Reproduce all of the entries below, swapping every occurrence of "developed" for "edited" and leaving everything else unchanged.

══ RECORDS FOR THIS TASK

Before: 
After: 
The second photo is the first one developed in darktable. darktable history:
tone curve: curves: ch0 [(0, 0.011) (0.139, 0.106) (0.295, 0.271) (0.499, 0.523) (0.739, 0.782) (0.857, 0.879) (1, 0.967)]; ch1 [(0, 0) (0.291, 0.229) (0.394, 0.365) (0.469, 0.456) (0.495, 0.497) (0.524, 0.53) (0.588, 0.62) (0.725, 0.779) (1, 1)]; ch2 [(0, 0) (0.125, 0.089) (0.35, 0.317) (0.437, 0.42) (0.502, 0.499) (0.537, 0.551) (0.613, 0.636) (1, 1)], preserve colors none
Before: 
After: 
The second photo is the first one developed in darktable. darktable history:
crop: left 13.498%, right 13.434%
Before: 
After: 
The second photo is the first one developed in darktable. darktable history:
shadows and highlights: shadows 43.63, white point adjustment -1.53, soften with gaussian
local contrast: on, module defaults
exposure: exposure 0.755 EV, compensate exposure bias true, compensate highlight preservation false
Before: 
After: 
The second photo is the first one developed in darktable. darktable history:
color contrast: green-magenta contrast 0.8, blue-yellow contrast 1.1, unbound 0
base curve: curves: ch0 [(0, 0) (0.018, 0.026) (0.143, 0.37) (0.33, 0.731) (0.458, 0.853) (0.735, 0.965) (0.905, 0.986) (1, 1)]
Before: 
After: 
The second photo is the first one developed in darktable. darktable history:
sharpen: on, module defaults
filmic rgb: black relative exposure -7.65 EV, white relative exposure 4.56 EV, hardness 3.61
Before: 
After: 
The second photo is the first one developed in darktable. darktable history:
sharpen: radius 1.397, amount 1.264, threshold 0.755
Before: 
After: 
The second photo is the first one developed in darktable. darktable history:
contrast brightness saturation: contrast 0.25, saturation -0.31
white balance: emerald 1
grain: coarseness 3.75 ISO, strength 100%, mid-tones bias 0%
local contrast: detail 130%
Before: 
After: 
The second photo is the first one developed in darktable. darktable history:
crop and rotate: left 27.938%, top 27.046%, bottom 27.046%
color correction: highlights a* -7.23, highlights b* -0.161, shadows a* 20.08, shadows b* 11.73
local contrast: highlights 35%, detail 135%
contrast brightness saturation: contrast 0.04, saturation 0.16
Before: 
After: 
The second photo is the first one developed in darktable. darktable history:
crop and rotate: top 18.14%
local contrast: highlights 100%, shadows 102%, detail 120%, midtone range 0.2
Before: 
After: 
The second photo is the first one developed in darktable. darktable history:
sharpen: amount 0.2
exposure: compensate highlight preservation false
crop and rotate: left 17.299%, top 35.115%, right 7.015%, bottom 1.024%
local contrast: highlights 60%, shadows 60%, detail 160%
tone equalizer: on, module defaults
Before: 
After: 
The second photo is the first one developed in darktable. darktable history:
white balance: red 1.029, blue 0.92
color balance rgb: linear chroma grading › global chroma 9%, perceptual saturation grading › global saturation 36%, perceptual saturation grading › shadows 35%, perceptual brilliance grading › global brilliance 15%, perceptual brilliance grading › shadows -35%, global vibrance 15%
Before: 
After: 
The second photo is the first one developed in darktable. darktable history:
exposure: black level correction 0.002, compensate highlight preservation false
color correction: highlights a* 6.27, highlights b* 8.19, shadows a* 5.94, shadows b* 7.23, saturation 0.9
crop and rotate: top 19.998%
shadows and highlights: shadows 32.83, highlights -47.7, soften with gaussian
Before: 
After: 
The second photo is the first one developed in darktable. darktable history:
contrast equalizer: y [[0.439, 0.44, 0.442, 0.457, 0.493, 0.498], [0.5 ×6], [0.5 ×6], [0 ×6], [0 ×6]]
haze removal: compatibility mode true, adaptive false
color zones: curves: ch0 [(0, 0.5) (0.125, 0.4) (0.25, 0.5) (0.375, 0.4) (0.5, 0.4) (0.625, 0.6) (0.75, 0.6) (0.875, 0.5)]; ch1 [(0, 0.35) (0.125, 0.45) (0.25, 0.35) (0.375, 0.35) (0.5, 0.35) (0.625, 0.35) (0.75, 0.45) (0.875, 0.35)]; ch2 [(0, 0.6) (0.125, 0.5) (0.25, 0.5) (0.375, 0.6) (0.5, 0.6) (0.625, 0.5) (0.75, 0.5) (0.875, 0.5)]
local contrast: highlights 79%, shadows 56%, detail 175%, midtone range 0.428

════

TASK ANSWER
Before: 
After: 
The second photo is the first one edited in darktable. darktable history:
tone curve: curves: ch0 [(0, 0.011) (0.139, 0.106) (0.295, 0.271) (0.499, 0.523) (0.739, 0.782) (0.857, 0.879) (1, 0.967)]; ch1 [(0, 0) (0.291, 0.229) (0.394, 0.365) (0.469, 0.456) (0.495, 0.497) (0.524, 0.53) (0.588, 0.62) (0.725, 0.779) (1, 1)]; ch2 [(0, 0) (0.125, 0.089) (0.35, 0.317) (0.437, 0.42) (0.502, 0.499) (0.537, 0.551) (0.613, 0.636) (1, 1)], preserve colors none
Before: 
After: 
The second photo is the first one edited in darktable. darktable history:
crop: left 13.498%, right 13.434%
Before: 
After: 
The second photo is the first one edited in darktable. darktable history:
shadows and highlights: shadows 43.63, white point adjustment -1.53, soften with gaussian
local contrast: on, module defaults
exposure: exposure 0.755 EV, compensate exposure bias true, compensate highlight preservation false
Before: 
After: 
The second photo is the first one edited in darktable. darktable history:
color contrast: green-magenta contrast 0.8, blue-yellow contrast 1.1, unbound 0
base curve: curves: ch0 [(0, 0) (0.018, 0.026) (0.143, 0.37) (0.33, 0.731) (0.458, 0.853) (0.735, 0.965) (0.905, 0.986) (1, 1)]
Before: 
After: 
The second photo is the first one edited in darktable. darktable history:
sharpen: on, module defaults
filmic rgb: black relative exposure -7.65 EV, white relative exposure 4.56 EV, hardness 3.61
Before: 
After: 
The second photo is the first one edited in darktable. darktable history:
sharpen: radius 1.397, amount 1.264, threshold 0.755
Before: 
After: 
The second photo is the first one edited in darktable. darktable history:
contrast brightness saturation: contrast 0.25, saturation -0.31
white balance: emerald 1
grain: coarseness 3.75 ISO, strength 100%, mid-tones bias 0%
local contrast: detail 130%
Before: 
After: 
The second photo is the first one edited in darktable. darktable history:
crop and rotate: left 27.938%, top 27.046%, bottom 27.046%
color correction: highlights a* -7.23, highlights b* -0.161, shadows a* 20.08, shadows b* 11.73
local contrast: highlights 35%, detail 135%
contrast brightness saturation: contrast 0.04, saturation 0.16
Before: 
After: 
The second photo is the first one edited in darktable. darktable history:
crop and rotate: top 18.14%
local contrast: highlights 100%, shadows 102%, detail 120%, midtone range 0.2
Before: 
After: 
The second photo is the first one edited in darktable. darktable history:
sharpen: amount 0.2
exposure: compensate highlight preservation false
crop and rotate: left 17.299%, top 35.115%, right 7.015%, bottom 1.024%
local contrast: highlights 60%, shadows 60%, detail 160%
tone equalizer: on, module defaults
Before: 
After: 
The second photo is the first one edited in darktable. darktable history:
white balance: red 1.029, blue 0.92
color balance rgb: linear chroma grading › global chroma 9%, perceptual saturation grading › global saturation 36%, perceptual saturation grading › shadows 35%, perceptual brilliance grading › global brilliance 15%, perceptual brilliance grading › shadows -35%, global vibrance 15%
Before: 
After: 
The second photo is the first one edited in darktable. darktable history:
exposure: black level correction 0.002, compensate highlight preservation false
color correction: highlights a* 6.27, highlights b* 8.19, shadows a* 5.94, shadows b* 7.23, saturation 0.9
crop and rotate: top 19.998%
shadows and highlights: shadows 32.83, highlights -47.7, soften with gaussian
Before: 
After: 
The second photo is the first one edited in darktable. darktable history:
contrast equalizer: y [[0.439, 0.44, 0.442, 0.457, 0.493, 0.498], [0.5 ×6], [0.5 ×6], [0 ×6], [0 ×6]]
haze removal: compatibility mode true, adaptive false
color zones: curves: ch0 [(0, 0.5) (0.125, 0.4) (0.25, 0.5) (0.375, 0.4) (0.5, 0.4) (0.625, 0.6) (0.75, 0.6) (0.875, 0.5)]; ch1 [(0, 0.35) (0.125, 0.45) (0.25, 0.35) (0.375, 0.35) (0.5, 0.35) (0.625, 0.35) (0.75, 0.45) (0.875, 0.35)]; ch2 [(0, 0.6) (0.125, 0.5) (0.25, 0.5) (0.375, 0.6) (0.5, 0.6) (0.625, 0.5) (0.75, 0.5) (0.875, 0.5)]
local contrast: highlights 79%, shadows 56%, detail 175%, midtone range 0.428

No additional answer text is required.